▶ [What you should do]: What lines in the records include the string "tufts"? Return each one.

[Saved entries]
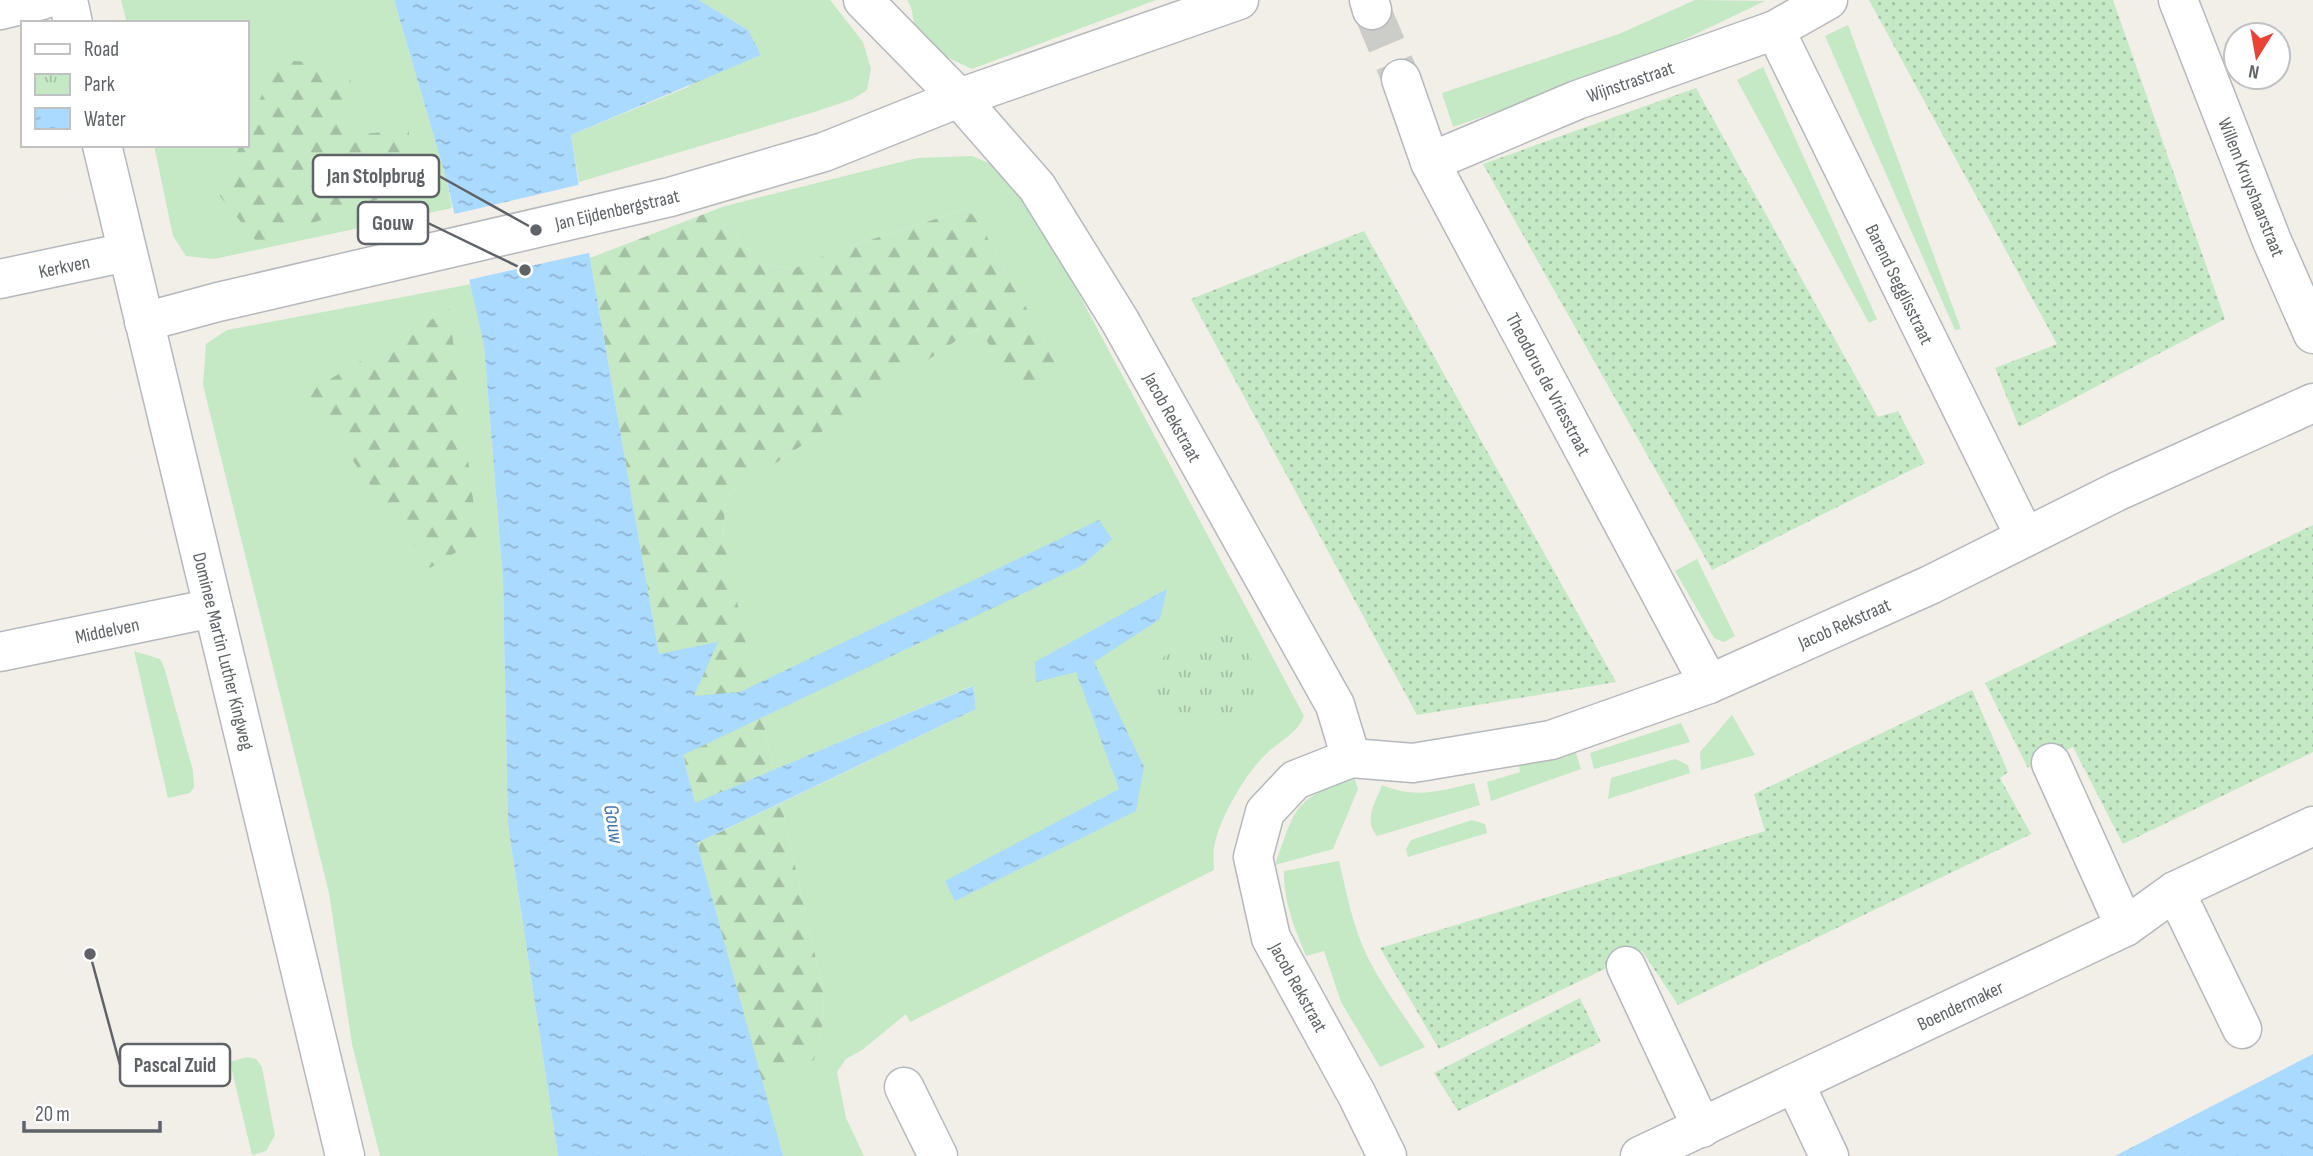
<svg xmlns="http://www.w3.org/2000/svg" width="2313" height="1156" viewBox="0 0 2313 1156" font-family="'Sofia Sans Condensed',sans-serif">
	<style>
		.grass { fill: #c5e8c5 }
		.forest { fill: url(#forest-firs) }
		.park { fill: url(#park-tufts) }
		.garden { fill: url(#garden-dots) }
		.water { fill: url(#water-ripples) }
		.pier { fill: #f1efe8 }
		.lines { fill: none; stroke-linecap: round; stroke-linejoin: round }
		.minor-tunnel { stroke: #ccccc8; stroke-width: 38; stroke-dasharray: 38 19; stroke-linecap: butt }
		.minor-casing { stroke: #b5b8bc; stroke-width: 41 }
		.minor { stroke: #fff; stroke-width: 38 }
		.labels { text-anchor: middle; stroke-width: 6; stroke-linejoin: round; paint-order: stroke }
		.street-label { font-size: 19px; fill: #5f6368; stroke: #fff }
		.water-label { font-size: 21px; font-style: italic; fill: #4174aa; stroke: #fff }
		.leader { fill: none; stroke: #5f6368; stroke-width: 2.5 }
		.callout-dot { fill: #5f6368; stroke: #fff; stroke-width: 2.5 }
		.callout { fill: #fff; stroke: #5f6368; stroke-width: 2.5 }
		.callout-label { font-size: 21px; text-anchor: middle; font-weight: bold; fill: #5f6368 }
	</style>
	<defs>
		<pattern id="forest-firs" width="22" height="20" patternUnits="userSpaceOnUse" patternTransform="scale(1.75)"><rect width="22" height="20" fill="#c5e8c5"/><path d="M5 1l3.5 6h-7zM16 11l3.5 6h-7z" fill="#a3c0a4"/></pattern>
		<pattern id="park-tufts" width="24" height="20" patternUnits="userSpaceOnUse" patternTransform="scale(1.75)"><rect width="24" height="20" fill="#c5e8c5"/><path d="M3 7l-1-3M5 7V3M7 7l1-3M15 17l-1-3M17 17v-4M19 17l1-3" fill="none" stroke="#a3c0a4"/></pattern>
		<pattern id="garden-dots" width="8" height="8" patternUnits="userSpaceOnUse" patternTransform="scale(1.75)"><rect width="8" height="8" fill="#c5e8c5"/><path d="M2 2h.1M6 6h.1" fill="none" stroke="#a3c0a4" stroke-width="1.8" stroke-linecap="round"/></pattern>
		<pattern id="water-ripples" width="26" height="14" patternUnits="userSpaceOnUse" patternTransform="scale(1.75)"><rect width="26" height="14" fill="#aadaff"/><path d="M2 4q2-2 4 0t4 0M15 11q2-2 4 0t4 0" fill="none" stroke="#8eb4d2"/></pattern>
	</defs>
	<rect width="100%" height="100%" fill="#f1efe8"/>
	<g class="grass">
		<path d="M121,0H394L447,181L452,208L214,259L186,256L173,236L154,145H247V23H127Z"/>
		<path d="M699,0H830L863,42L871,69L867,90L853,99L811,113L579,182L571,135L688,87L748,30Z"/>
		<path d="M907,0H1156L972,69C953,60 929,51 917,31C911,21 915,10 907,0Z"/>
		<path d="M1695,0L1765,1L1635,63L1453,127L1442,93L1619,34Z"/>
		<path d="M1848,25L1961,329L1955,330L1825,36Z"/>
		<path d="M1763,67L1877,319L1869,323L1737,80Z"/>
		<path d="M972,156L1003,169L1026,195L1304,716C1297,734 1279,741 1266,754C1246,773 1218,820 1214,848C1213,855 1214,863 1214,870L910,1022L906,1014L862,1050L846,1059L837,1072L846,1118L864,1156H783L764,1091L814,1060L822,1028L823,990L781,803L976,709L972,686L774,770L733,585L714,544L723,539L726,497L963,336L981,329L1061,371L979,222L967,209L832,252L793,269L765,264L739,241L725,206L917,158Z"/>
		<path d="M472,284L484,345L503,581L508,825L558,1156H380L352,1044L329,893L203,385L206,344L227,330Z"/>
		<path d="M1697,559L1735,636L1724,642L1714,638L1675,571Z"/>
		<path d="M134,651L160,659L164,667L193,771L194,787L190,793L168,798Z"/>
		<path d="M1732,715L1755,755L1701,770L1700,752Z"/>
		<path d="M1681,723L1690,742L1594,769L1590,753Z"/>
		<path d="M1574,747L1581,769L1491,801L1487,782L1520,772L1518,760Z"/>
		<path d="M1675,759L1688,765L1690,773L1608,799L1611,778Z"/>
		<path d="M1354,777L1358,789L1333,849L1275,865C1297,805 1292,801 1354,777Z"/>
		<path d="M1474,783L1480,805L1377,836C1363,819 1376,802 1382,785C1415,799 1441,791 1474,783Z"/>
		<path d="M1472,820L1485,824L1487,833L1408,857L1406,849L1411,840Z"/>
		<path d="M1339,861C1347,894 1353,929 1369,960C1385,991 1406,1018 1425,1047L1380,1067L1341,1002L1324,951L1306,956C1295,929 1283,900 1284,871Z"/>
		<path d="M247,1057L256,1059L262,1067L275,1135L266,1151L252,1155L230,1062Z"/>
	</g>
	<g class="forest">
		<path d="M277,59L351,67L349,135L409,130V188L258,243L219,195L240,145H247V130Z"/>
		<path d="M725,206L739,241L765,264L793,269L832,252L967,209L979,222L1061,371L1016,392L980,329L963,336L726,497L723,538L774,770L695,804L659,654L590,258Z"/>
		<path d="M449,309L478,539L430,568L305,394Z"/>
		<path d="M781,803L823,990L822,1028L814,1060L764,1091L697,843Z"/>
	</g>
	<path class="park" d="M1219,627C1235,631 1239,638 1247,652C1267,681 1258,705 1230,724C1215,723 1196,724 1181,720C1148,712 1155,666 1170,646L1186,644Z"/>
	<g class="garden">
		<path d="M1869,0H2113L2225,319L2019,427L1995,368L2057,344Z"/>
		<path d="M1696,88L1878,417L1898,411L1925,463L1712,570L1483,164Z"/>
		<path d="M1364,231L1616,682L1417,715L1191,299Z"/>
		<path d="M2313,525V752L2123,844L2073,747L2028,768L1985,683Z"/>
		<path d="M1972,690L2008,772L2000,778L2031,834L1678,1005L1642,951L1439,1049L1380,948L1765,831L1754,794Z"/>
		<path d="M1580,998L1601,1042L1458,1111L1434,1073Z"/>
	</g>
	<g class="water">
		<path d="M394,0H699L748,30L761,55L571,135L590,258L659,654L718,642L694,696L740,692L1099,520L1112,539L1083,565L683,755L695,803L973,686L976,709L697,843L783,1156H558L508,825L503,581L484,345L447,181Z"/>
		<path d="M1167,589L1160,619L1094,662L1144,767L1136,811L955,901L945,881L1119,789L1076,672L1036,682L1035,662Z"/>
		<path d="M2313,1054V1156H2115Z"/>
	</g>
	<path class="pier" d="M582,184L593,252L468,280L450,215Z"/>
	<g class="lines">
		<path class="minor-tunnel" d="M1372,10L1401,79"/>
		<defs>
			<g id="minor">
				<path d="M68,0L73,23"/>
				<path d="M863,0L959,98L1037,187L1120,321L1335,705L1351,758"/>
				<path d="M1369,0L1372,10"/>
				<path d="M2178,0L2272,241L2313,334"/>
				<path d="M0,10L42,0"/>
				<path d="M1775,30L2025,537"/>
				<path d="M1401,79L1430,162L1709,684"/>
				<path d="M102,145L345,1156"/>
				<path d="M1430,162L1577,100L1775,30L1828,0"/>
				<path d="M0,279L127,252"/>
				<path d="M144,322L218,302L670,197L824,152L959,98L1239,0"/>
				<path d="M0,652L213,608"/>
				<path d="M2051,763L2125,927"/>
				<path d="M2175,891L2242,1029"/>
				<path d="M1626,966L1702,1128"/>
				<path d="M1795,1084L1829,1156"/>
				<path d="M904,1087L938,1156"/>
				<path d="M1387,1156L1357,1095L1271,938L1253,857L1265,812L1295,780L1351,758L1413,763L1551,740L1709,684L1930,585L2118,491L2313,403"/>
				<path d="M1640,1156L2125,927L2175,891L2313,826"/>
			</g>
		</defs>
		<use href="#minor" class="minor-casing"/>
		<use href="#minor" class="minor"/>
	</g>
	<g class="labels">
		<g class="street-label">
			<text transform="translate(1630 81) rotate(-19)" y="7">Wijnstrastraat</text>
			<text transform="translate(2252 187) rotate(68)" y="7">Willem Kruyshaarstraat</text>
			<text transform="translate(617 209) rotate(-13)" y="7">Jan Eijdenbergstraat</text>
			<text transform="translate(64 266) rotate(-12)" y="7">Kerkven</text>
			<text transform="translate(1900 284) rotate(64)" y="7">Barend Segglisstraat</text>
			<text transform="translate(1549 384) rotate(62)" y="7">Theodorus de Vriesstraat</text>
			<text transform="translate(1173 417) rotate(61)" y="7">Jacob Rekstraat</text>
			<text transform="translate(1844 623) rotate(-24)" y="7">Jacob Rekstraat</text>
			<text transform="translate(107 630) rotate(-12)" y="7">Middelven</text>
			<text transform="translate(224 651) rotate(76)" y="7">Dominee Martin Luther Kingweg</text>
			<text transform="translate(1299 987) rotate(61)" y="7">Jacob Rekstraat</text>
			<text transform="translate(1960 1005) rotate(-25)" y="7">Boendermaker</text>
		</g>
		<g class="water-label">
			<text transform="translate(614 824) rotate(81)" y="7">Gouw</text>
		</g>
	</g>
	<path class="leader" d="M536 230L439 176M525 270L428 223M90 954L120 1065"/>
	<g class="callout-dot">
		<circle cx="536" cy="230" r="7"/>
		<circle cx="525" cy="270" r="7"/>
		<circle cx="90" cy="954" r="7"/>
	</g>
	<g class="callout">
		<rect x="313" y="155" width="126" height="42" rx="7"/>
		<rect x="358" y="202" width="70" height="42" rx="7"/>
		<rect x="120" y="1044" width="110" height="42" rx="7"/>
	</g>
	<g class="callout-label">
		<text x="376" y="183">Jan Stolpbrug</text>
		<text x="393" y="230">Gouw</text>
		<text x="175" y="1072">Pascal Zuid</text>
	</g>
	<rect x="21" y="21" width="228" height="126" fill="#ffffff" stroke="#bfc1c3" stroke-width="2"/>
	<rect x="35" y="44" width="35" height="10" fill="#ffffff" stroke="#bfc1c3" stroke-width="2"/>
	<text x="84" y="56" font-size="21" fill="#5f6368">Road</text>
	<rect x="35" y="74" width="35" height="21" fill="url(#park-tufts)" stroke="#bfc1c3" stroke-width="2"/>
	<text x="84" y="91" font-size="21" fill="#5f6368">Park</text>
	<rect x="35" y="108" width="35" height="21" fill="url(#water-ripples)" stroke="#bfc1c3" stroke-width="2"/>
	<text x="84" y="126" font-size="21" fill="#5f6368">Water</text>
	<g transform="translate(2257 56) rotate(191)"><circle r="33" fill="#ffffff" stroke="#bfc1c3" stroke-width="2"/>
	<path d="M0-5L12 26L0 18L-12 26Z" fill="#ea4335"/>
	<text y="-10" font-size="19" font-weight="bold" text-anchor="middle" fill="#5f6368">N</text>
	</g>
	<path d="M24 1121v10h136v-10" fill="none" stroke="#5f6368" stroke-width="3.5"/>
	<text x="35" y="1121" font-size="21" fill="#5f6368" stroke="#ffffff" stroke-width="5" paint-order="stroke">20 m</text>
</svg>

▶ [Solution to this exercise]:
		.park { fill: url(#park-tufts) }
		<pattern id="park-tufts" width="24" height="20" patternUnits="userSpaceOnUse" patternTransform="scale(1.75)"><rect width="24" height="20" fill="#c5e8c5"/><path d="M3 7l-1-3M5 7V3M7 7l1-3M15 17l-1-3M17 17v-4M19 17l1-3" fill="none" stroke="#a3c0a4"/></pattern>
	<rect x="35" y="74" width="35" height="21" fill="url(#park-tufts)" stroke="#bfc1c3" stroke-width="2"/>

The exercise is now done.